Бывают иные встречи, совершенно даже с незнакомыми нам людьми, которыми мы начинаем интересоваться с первого взгляда, как-то вдруг, внезапно, прежде чем скажем слово. Такое точно впечатление произвел на Раскольникова тот гость, который сидел поодаль и походил на отставного чиновника. Молодой человек несколько раз припоминал потом это первое впечатление и даже приписывал его предчувствию. Он беспрерывно взглядывал на чиновника, конечно, и потому еще, что и сам тот упорно смотрел на него, и видно было, что тому очень хотелось начать разговор. На остальных же, бывших в распивочной, не исключая и хозяина, чиновник смотрел как-то привычно и даже со скукой, а вместе с тем и с оттенком некоторого высокомерного пренебрежения, как бы на людей низшего положения и развития, с которыми нечего ему говорить. Это был человек лет уже за пятьдесят, среднего роста и плотного сложения, с проседью и с большою лысиной, с отекшим от постоянного пьянства желтым, даже зеленоватым лицом и с припухшими веками, из-за которых сияли крошечные, как щелочки, но одушевленные красноватые глазки. Но что-то было в нем очень странное; во взгляде его светилась как будто даже восторженность, – пожалуй, был и смысл и ум, – но в то же время мелькало как будто и безумие. Одет он был в старый, совершенно оборванный черный фрак, с осыпавшимися пуговицами. Одна только еще держалась кое-как, и на нее-то он и застегивался, видимо желая не удаляться приличий. Из-под нанкового жилета торчала манишка, вся скомканная, запачканная и залитая. Лицо было выбрито, по-чиновничьи, но давно уже, так что уже густо начала выступать сизая щетина. Да и в ухватках его действительно было что-то солидно-чиновничье. Но он был в беспокойстве, ерошил волосы и подпирал иногда, в тоске, обеими руками голову, положа продранные локти на залитый и липкий стол. Наконец он прямо посмотрел на Раскольникова и громко и твердо проговорил:
– А осмелюсь ли, милостивый государь мой, обратиться к вам с разговором приличным? Ибо хотя вы и не в значительном виде, но опытность моя отличает в вас человека образованного и к напитку непривычного. Сам всегда уважал образованность, соединенную с сердечными чувствами, и, кроме того, состою титулярным советником. Мармеладов – такая фамилия; титулярный советник. Осмелюсь узнать, служить изволили?
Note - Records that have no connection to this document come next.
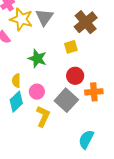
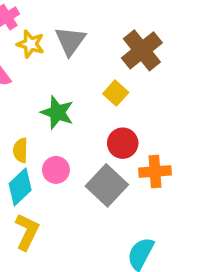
yellow star: (21, 19) -> (30, 44), size x0.7
yellow square: (71, 47) -> (116, 93), turned -32
yellow L-shape: (43, 116) -> (27, 232), moved

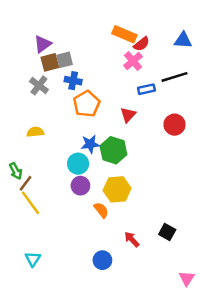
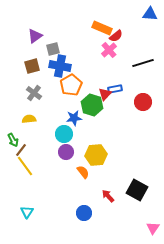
blue triangle: (183, 40) -> (150, 14), moved
brown square: (50, 62) -> (32, 66), moved
blue cross: (73, 81) -> (60, 66), size x1.5
gray cross: (39, 85) -> (34, 93), moved
blue rectangle: (146, 89) -> (115, 89), moved
yellow semicircle: (35, 132) -> (29, 119), moved
green hexagon: (113, 150) -> (92, 105), moved
black square: (167, 232) -> (137, 190), size x1.5

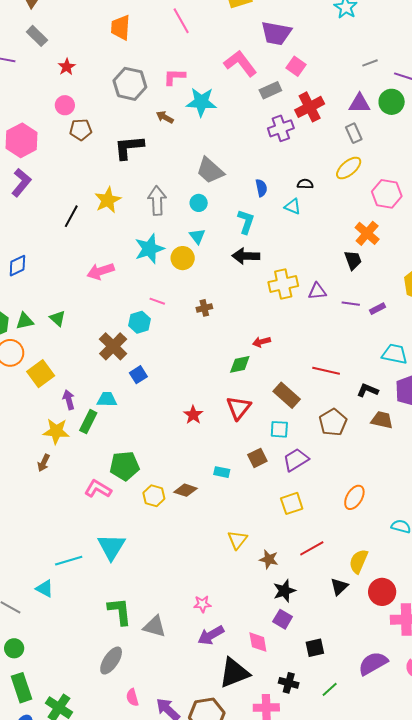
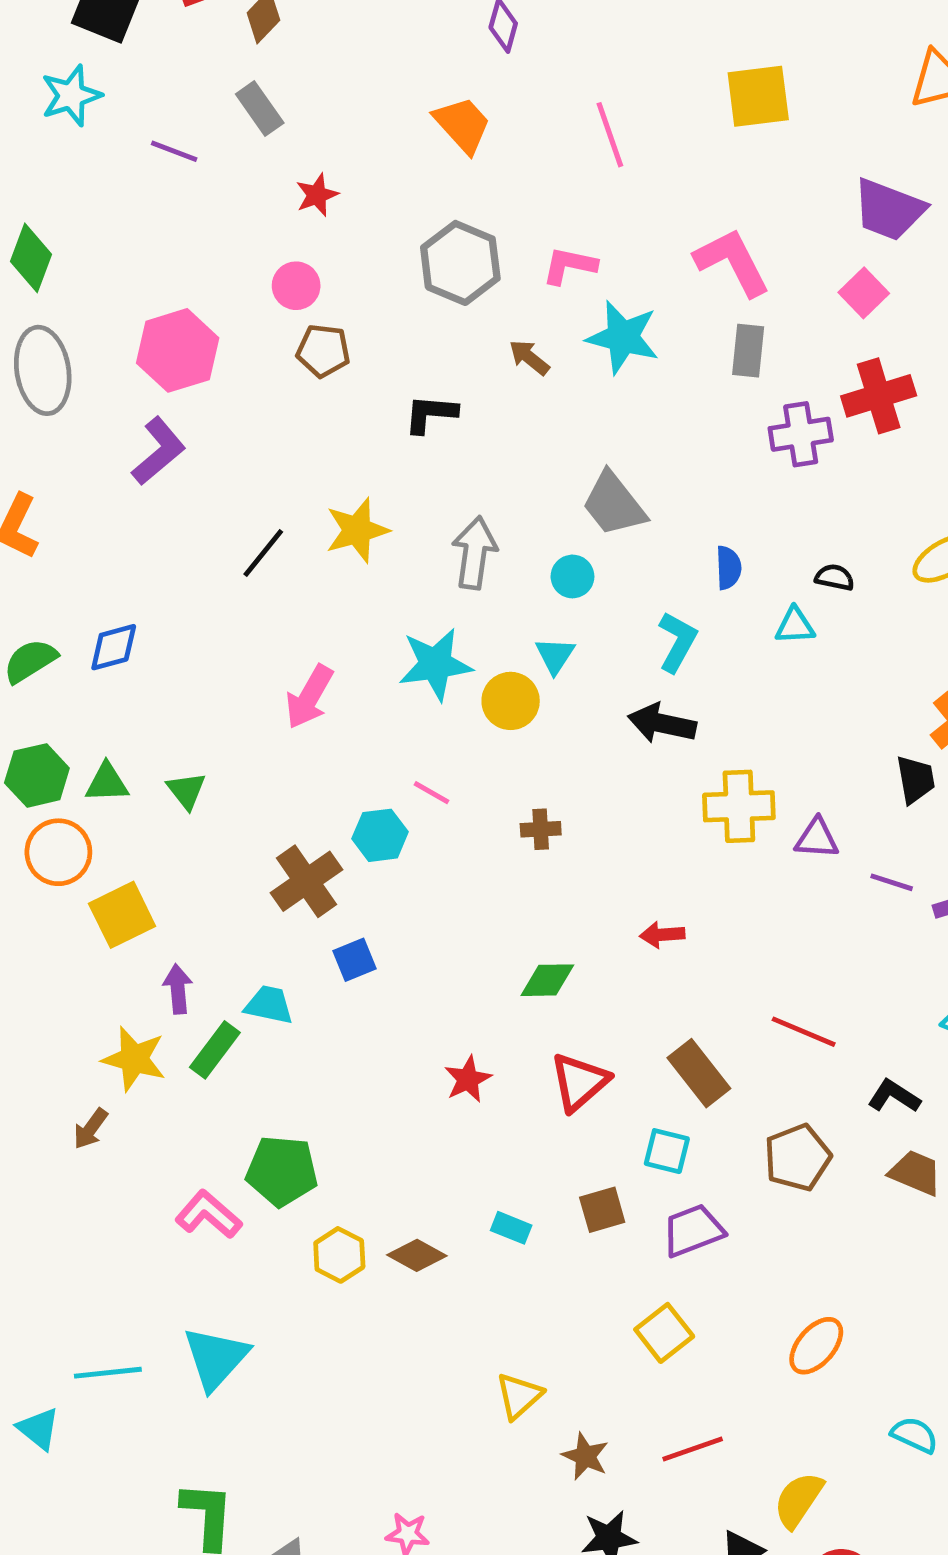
orange trapezoid: (121, 28) -> (462, 125), turned 124
purple trapezoid: (276, 33) -> (889, 210), moved
gray rectangle: (270, 90) -> (748, 351), moved, turned -70
black L-shape: (129, 147) -> (431, 414), size x0.7
cyan triangle: (293, 206) -> (795, 626), turned -36
pink arrow: (101, 271) -> (309, 697), turned -52
green diamond: (240, 364) -> (547, 980), moved
yellow square: (292, 503) -> (664, 1333), turned -30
– Нет, учусь… – отвечал молодой человек, отчасти удивленный и особенным витиеватым тоном речи, и тем, что так прямо, в упор, обратились к нему. Несмотря на недавнее мгновенное желание хотя какого бы ни было сообщества с людьми, он при первом, действительно обращенном к нему слове вдруг ощутил свое обычное неприятное и раздражительное чувство отвращения ко всякому чужому лицу, касавшемуся или хотевшему только прикоснуться к его личности.
– Студент, стало быть, или бывший студент! – вскричал чиновник, – так я и думал! Опыт, милостивый государь, неоднократный опыт! – и в знак похвальбы он приложил палец ко лбу. – Были студентом или происходили ученую часть! А позвольте… – Он привстал, покачнулся, захватил свою посудинку, стаканчик, и подсел к молодому человеку, несколько от него наискось. Он был хмелен, но говорил речисто и бойко, изредка только местами сбиваясь немного и затягивая речь. С какою-то даже жадностию накинулся он на Раскольникова, точно целый месяц тоже ни с кем не говорил.